The evaluation of the impact of the intervention was completed in 2010, which included a separate assessment for high- and low-risk patients. For the former, a chart review of performance on EKG and administration of aspirin; for the latter, a review of use of exercise stress testing. The first charts were available for review in January 2009 and continued throughout the year. About 7,500 charts were reviewed and analyzed, and the team prepared a manuscript of the results for publication.
The third aim of the project was to perform a cost analysis of the provision of electronic decision support for patients with chest pain. The team estimated the costs of the intervention through collaboration and meetings with the project economist. Cost estimates were developed for individual components of the intervention, including the creation of data reports, chart reviews, electronic decision support, and treatment and evaluation costs.
Grantee’s Most Recent Self-Reported Quarterly Status (as of August 2010): The project ended with all aims achieved and spending on target.
Impact and Findings: Initial qualitative findings from the project included learning how to better describe clinical care for patients in primary care with chest pain. This requires understanding the prevalence of conditions, the resources used, common mistakes, and patient demographics. The training of medical assistants yielded great improvements in coding accuracy.

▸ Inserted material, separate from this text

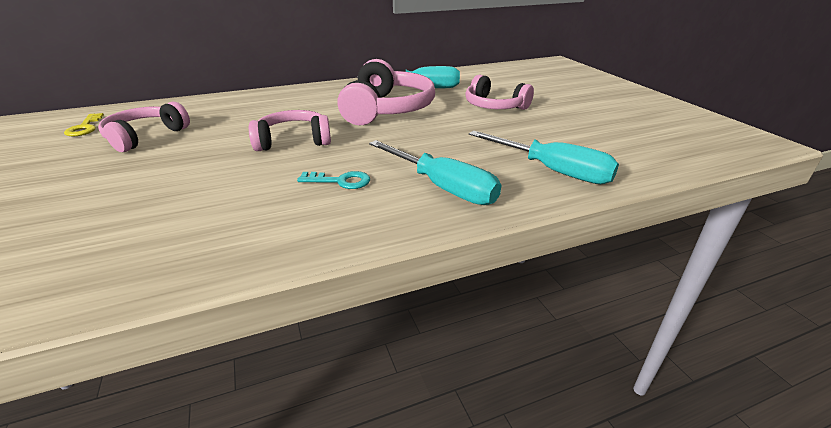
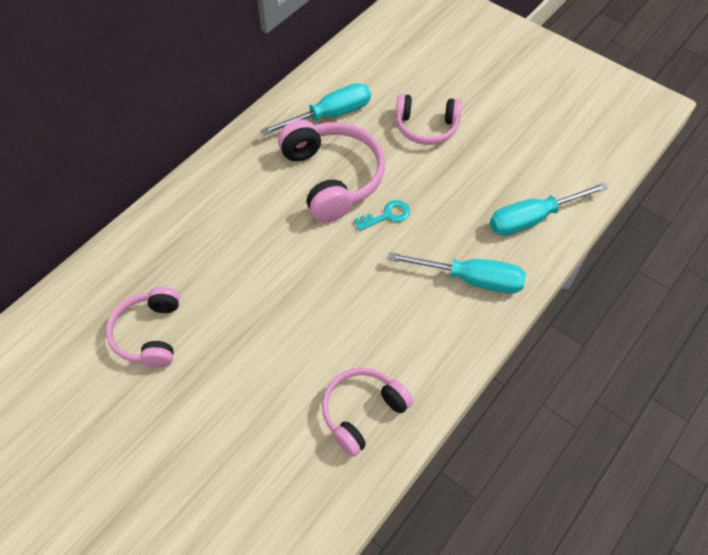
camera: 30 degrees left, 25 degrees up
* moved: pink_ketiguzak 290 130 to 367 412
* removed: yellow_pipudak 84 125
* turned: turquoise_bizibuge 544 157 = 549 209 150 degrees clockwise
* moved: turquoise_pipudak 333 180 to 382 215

They achieved a 70 percent rate of correct identification of patient complaints when chest pain was the single patient complaint, and a 50 percent rate of correct identification when the patient had multiple complaints.

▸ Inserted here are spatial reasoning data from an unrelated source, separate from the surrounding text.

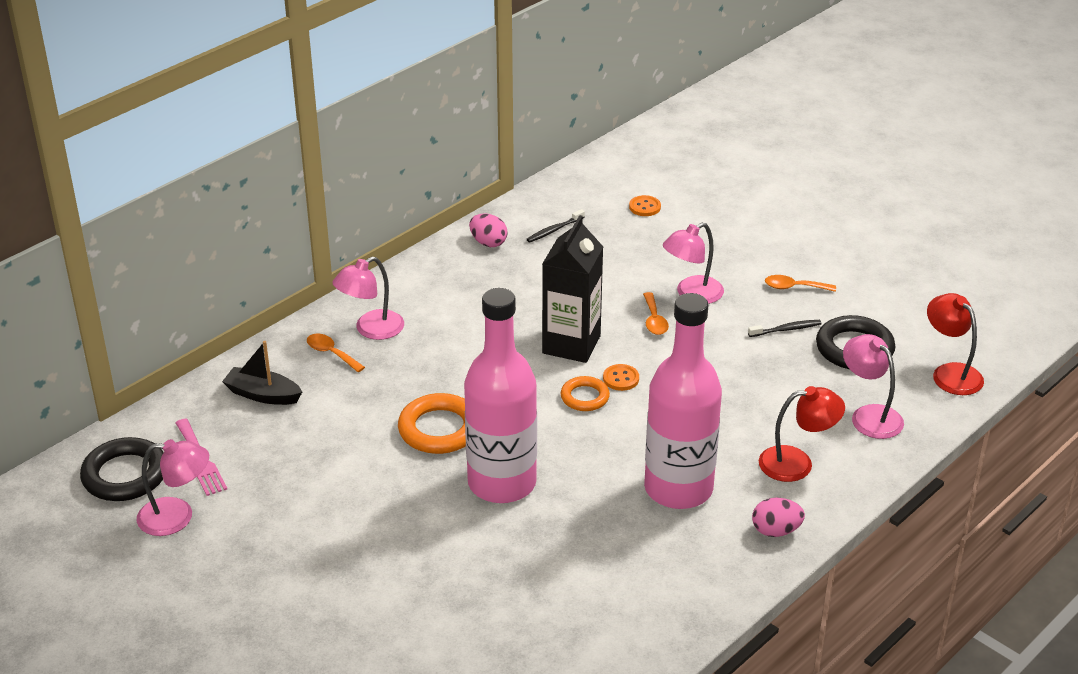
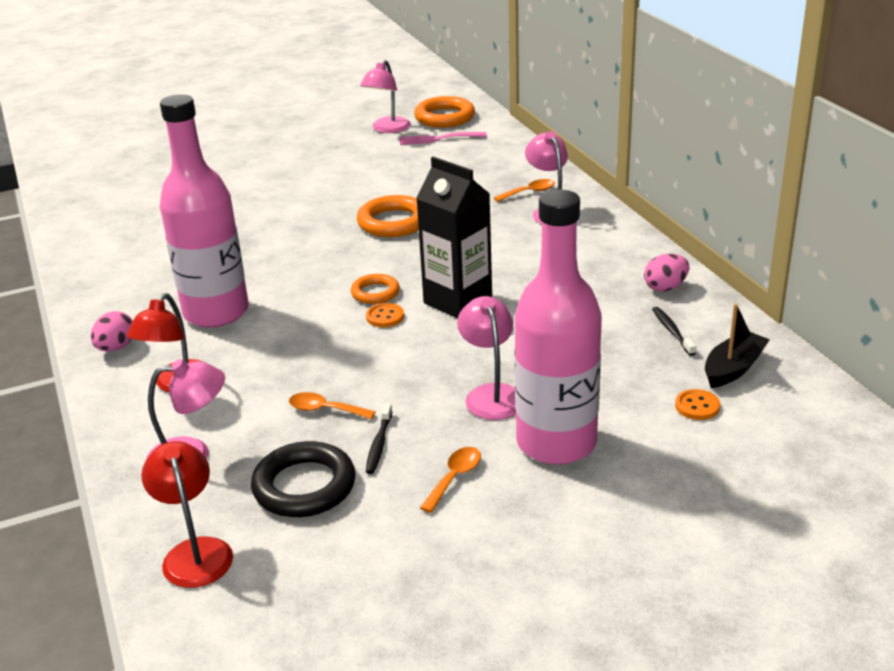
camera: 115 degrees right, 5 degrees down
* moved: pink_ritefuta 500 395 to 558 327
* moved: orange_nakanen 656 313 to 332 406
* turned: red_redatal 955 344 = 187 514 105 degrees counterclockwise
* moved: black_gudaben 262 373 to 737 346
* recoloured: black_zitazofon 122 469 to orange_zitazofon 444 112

The average age of clinical trial participants was 50 years (± 13). Sixty-five percent were female, with 601 (20 percent) of all patients defined as high-risk and 2,402 (80 percent) of all patients defined as low-risk. Treatment strategies were somewhat more aggressive for high-risk patients than for low-risk patients, though the differences were not large, and the majority of cardiac stress tests were negative. Findings included identification of substantial variability between clinicians in evaluation strategies, including electrocardiogram performance, cardiac stress test performance, and emergency department referral. Acute myocardial infarction was uncommon (0.6 percent), but occurred more frequently among high-risk patients than to low-risk patients. Among the 16 (0.5 percent) patients diagnosed with acute myocardial infarction, 15 (94 percent) had an electrocardiogram performed, four (25 percent) had an outpatient cardiac stress test performed, and six (38 percent) were mistakenly sent home from the primary care office. Acute myocardial infarction is uncommon among primary care patients with acute chest pain but it is commonly missed when present. Variability in current evaluation patterns suggest that better strategies are needed. The team expects to submit one paper describing the results of the clinical trial, a second paper on provider risk tolerance to patients with chest pain, and a potential third paper on the economic analysis.
Strategic Goal: Develop and disseminate health IT evidence and evidence-based tools to support patient-centered care, the coordination of care across transitions in care settings, and the use of electronic exchange of health information to improve quality of care.